Loan courtesy United States Postal Service, Postmaster General’s Collection
Wells Fargo’s express department served Chinatown in San Francisco with a special “China Route,” hiring three Chinese employees to sort the mail. Courting Chinese business at the height of anti-Chinese sentiment, Wells Fargo also published bilingual shipping supplies, a phrasebook, and directories of Chinese merchants.
Chinese Camp CA cover, c. 1854–60
To provide services to miners, Chinese entrepreneurs opened stores, laundries, and retail businesses. Chinese immigrants in America became increasingly urban, creating Chinatowns. By 1870, San Francisco had 5,000 Chinese businessmen.
Some 175,000 Chinese immigrants passed through the U.S. Angel Island immigration facility from 1910 to 1940. Faced with discrimination and corruption, Chinese Americans formed strong organizations. The Six Companies of benevolent societies offered a public voice. Secret societies called tongs were involved in crime, but also provided community welfare services.

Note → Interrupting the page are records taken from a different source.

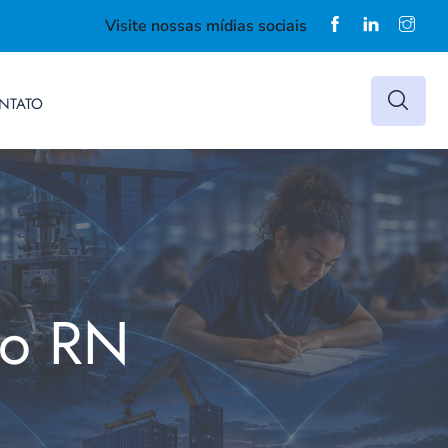
Visite nossas mídias sociais
NTATO
do RN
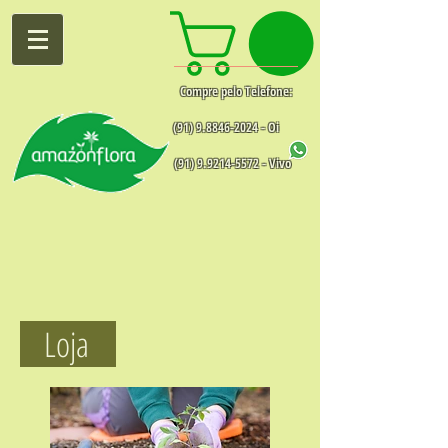
Compre pelo Telefone:
(91) 9.8846-2024
- Oi
(91) 9.9214-5572
- Vivo
Loja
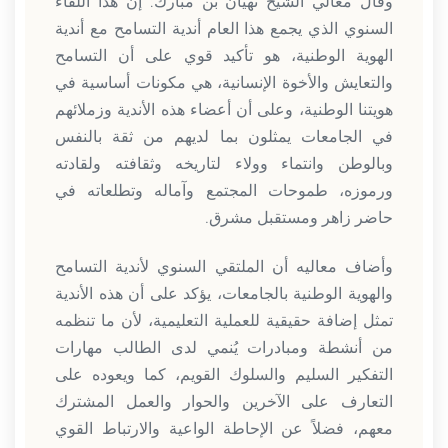
وقال معالي الشيخ نهيان بن مبارك: إن هذا اللقاء
السنوي الذي يجمع هذا العام أندية التسامح مع أندية
الهوية الوطنية، هو تأكيد قوي على أن التسامح
والتعايش والأخوة الإنسانية، هي مكونات أساسية في
هويتنا الوطنية، وعلى أن أعضاء هذه الأندية وزملائهم
في الجامعات يمثلون بما لديهم من ثقة بالنفس
وبالوطن وانتماء وولاء لتاريخه وثقافته ولقادته
ورموزه، طموحات المجتمع وآماله وتطلعاته في
حاضر زاهر ومستقبل مشرق.
وأضاف معاليه أن الملتقي السنوي لأندية التسامح
والهوية الوطنية بالجامعات، يؤكد على أن هذه الأندية
تمثل إضافة حقيقية للعملية التعليمية، لأن ما تنظمه
من أنشطة ومبادرات يُنمي لدى الطالب مهارات
التفكير السليم والسلوك القويم، كما ويعوده على
التعارف على الآخرين والحوار والعمل المشترك
معهم، فضلاً عن الإحاطة الواعية والارتباط القوي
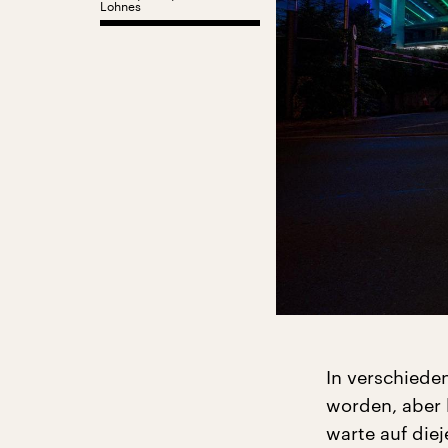
Lohnes
In verschiede
worden, aber 
warte auf diej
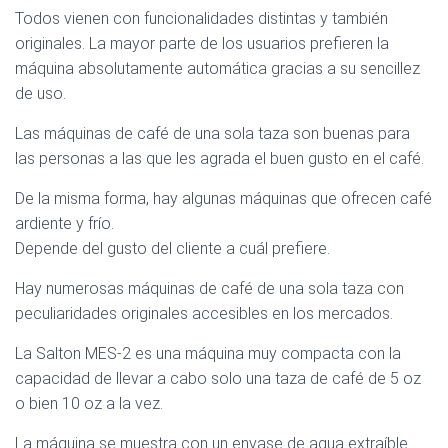
Todos vienen con funcionalidades distintas y también
originales. La mayor parte de los usuarios prefieren la
máquina absolutamente automática gracias a su sencillez
de uso.
Las máquinas de café de una sola taza son buenas para
las personas a las que les agrada el buen gusto en el café.
De la misma forma, hay algunas máquinas que ofrecen café
ardiente y frío.
Depende del gusto del cliente a cuál prefiere.
Hay numerosas máquinas de café de una sola taza con
peculiaridades originales accesibles en los mercados.
La Salton MES-2 es una máquina muy compacta con la
capacidad de llevar a cabo solo una taza de café de 5 oz
o bien 10 oz a la vez.
La máquina se muestra con un envase de agua extraíble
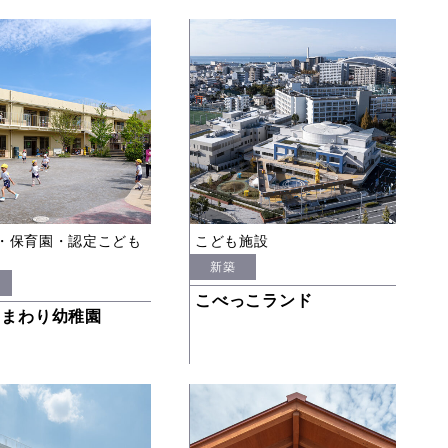
・保育園・認定こども
こども施設
新築
こべっこランド
ひまわり幼稚園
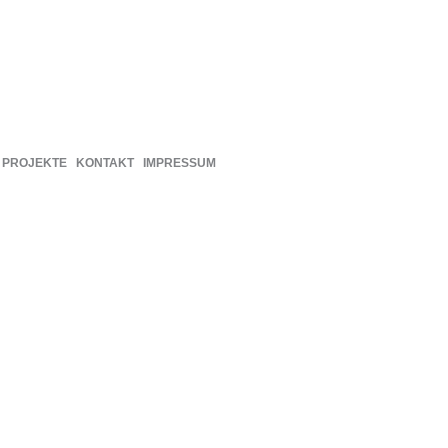
PROJEKTE
KONTAKT
IMPRESSUM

Chinese American business covers
As Chinese Americans moved beyond the West to the rest of the U.S., some families opened grocery stores in the South, often living in the backs of the stores. Others created new Chinatowns. Redevelopment in Washington, D.C., relocated the city's Chinatown; by the 1970s, many residents moved to the suburbs.
Chinese World newspaper cover, 1944
Like other immigrants, Chinese Americans express their heritage and preserve traditions and ethnic identity with foods, parades, holidays, flags, and language. Chinese American newspapers provide local, national, and homeland news.
Hazel Ying Lee, a member of the Women Airforce Service Pilots in World War II, was the first Chinese American woman pilot to fly for the U.S. military. In 1944, she mailed this envelope to her sister. Lee died in a P-63 crash the same year.
Sergeant Walter Chin, a World War II Army mechanic, wrote his sister this V-Mail letter addressed to Mott Street in New York’s Chinatown, where many local groceries accepted mail. Residents searched for their mail on mail slot boards, like this one in Quong Yee Wo’s grocery store in the 1970s.
In 1971, President Nixon wrote to thank the Chinese American community for its support of his China initiative as he prepared to meet Mao Zedong in Beijing the next year.